— begin —

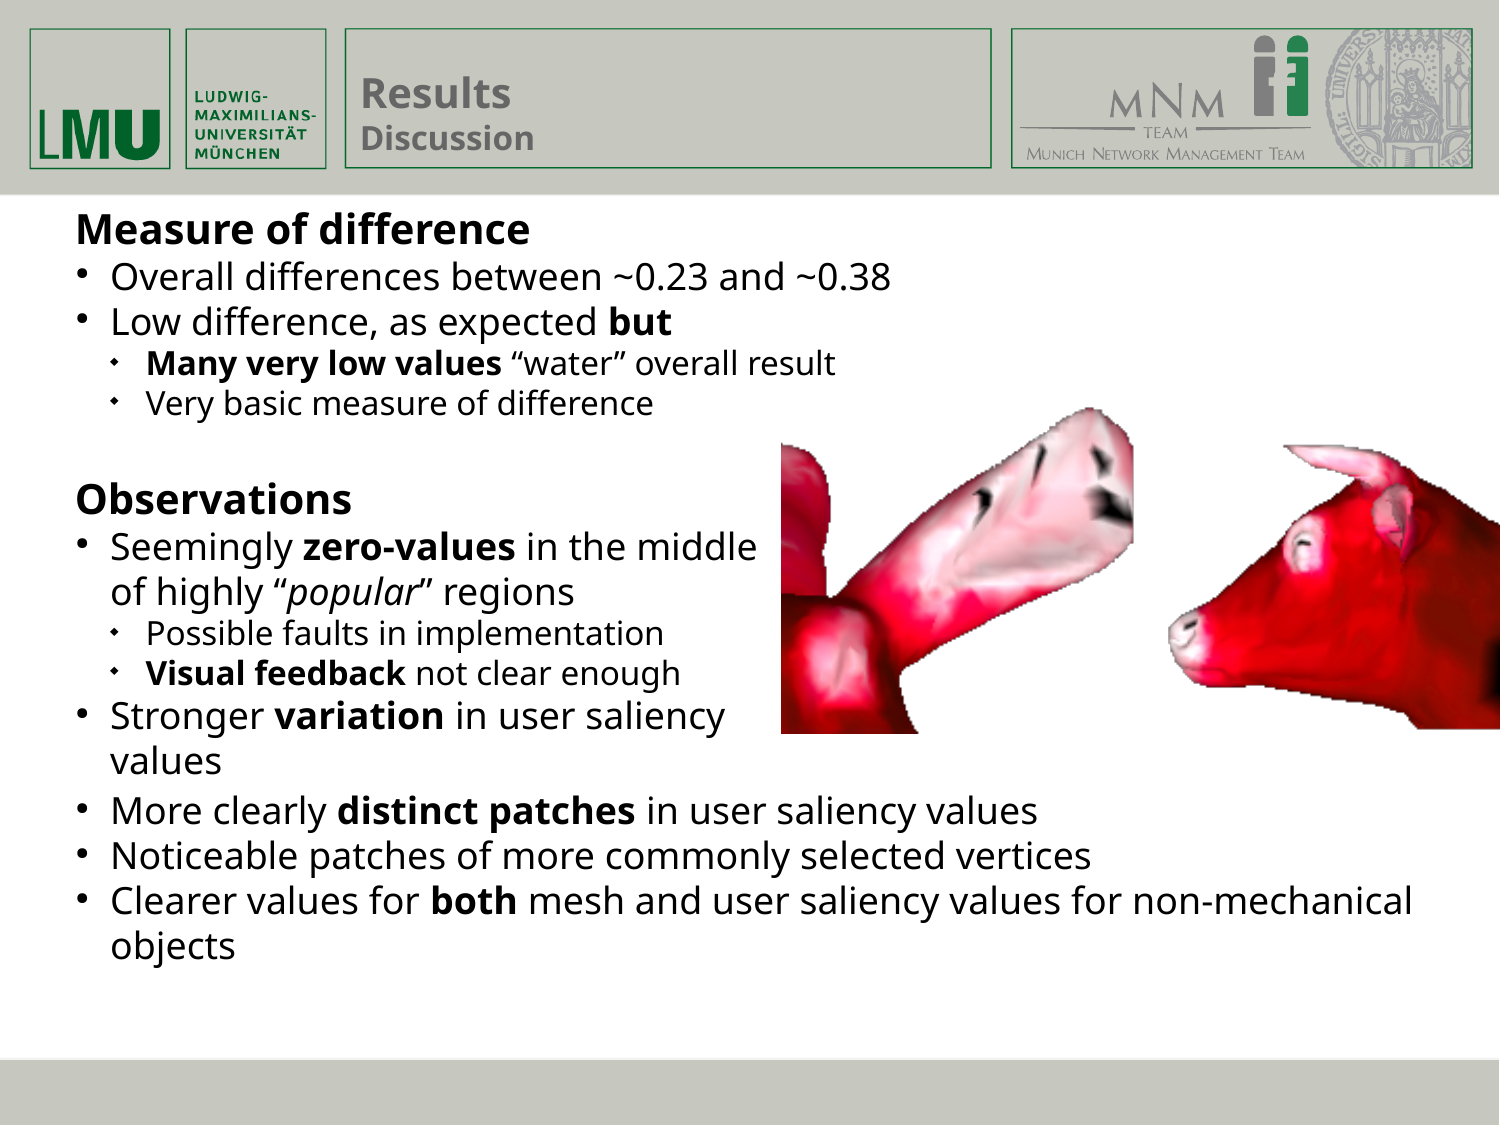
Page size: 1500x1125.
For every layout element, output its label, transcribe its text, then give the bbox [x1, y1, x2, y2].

picture [0, 1058, 1499, 1125]
text_box More clearly distinct patches in user saliency values Noticeable patches of more commonly selected vertices Clearer values for both mesh and user saliency values for non-mechanical objects [60, 780, 1500, 1021]
text_box Results Discussion [345, 59, 986, 165]
text_box Observations Seemingly zero-values in the middle of highly “popular” regions Possible faults in implementation Visual feedback not clear enough Stronger variation in user saliency values [60, 464, 782, 780]
picture [0, 0, 1499, 196]
picture [781, 404, 1500, 735]
text_box Measure of difference Overall differences between ~0.23 and ~0.38 Low difference, as expected but Many very low values “water” overall result Very basic measure of difference [60, 195, 1486, 464]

— end —

Reproduce the records above verbatim, leaving out the pictures.

Page size: 1500x1125.
For every layout element, output its label, transcribe its text, then give the bbox [x1, y1, x2, y2].

picture [0, 1058, 1499, 1125]
text_box More clearly distinct patches in user saliency values Noticeable patches of more commonly selected vertices Clearer values for both mesh and user saliency values for non-mechanical objects [60, 780, 1500, 1021]
text_box Results Discussion [345, 59, 986, 165]
text_box Observations Seemingly zero-values in the middle of highly “popular” regions Possible faults in implementation Visual feedback not clear enough Stronger variation in user saliency values [60, 464, 782, 780]
picture [0, 0, 1499, 196]
picture [781, 404, 1500, 735]
text_box Measure of difference Overall differences between ~0.23 and ~0.38 Low difference, as expected but Many very low values “water” overall result Very basic measure of difference [60, 195, 1486, 464]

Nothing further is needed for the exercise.